Dataset records:
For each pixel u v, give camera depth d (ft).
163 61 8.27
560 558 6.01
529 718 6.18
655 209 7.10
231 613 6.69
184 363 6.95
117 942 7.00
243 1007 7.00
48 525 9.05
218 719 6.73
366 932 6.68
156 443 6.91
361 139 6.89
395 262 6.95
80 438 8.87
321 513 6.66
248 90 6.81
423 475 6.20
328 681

Task:
Give a word-for-word restatement of every record.

Result of the exercise:
For each pixel u v, give camera depth d (ft).
163 61 8.27
560 558 6.01
529 718 6.18
655 209 7.10
231 613 6.69
184 363 6.95
117 942 7.00
243 1007 7.00
48 525 9.05
218 719 6.73
366 932 6.68
156 443 6.91
361 139 6.89
395 262 6.95
80 438 8.87
321 513 6.66
248 90 6.81
423 475 6.20
328 681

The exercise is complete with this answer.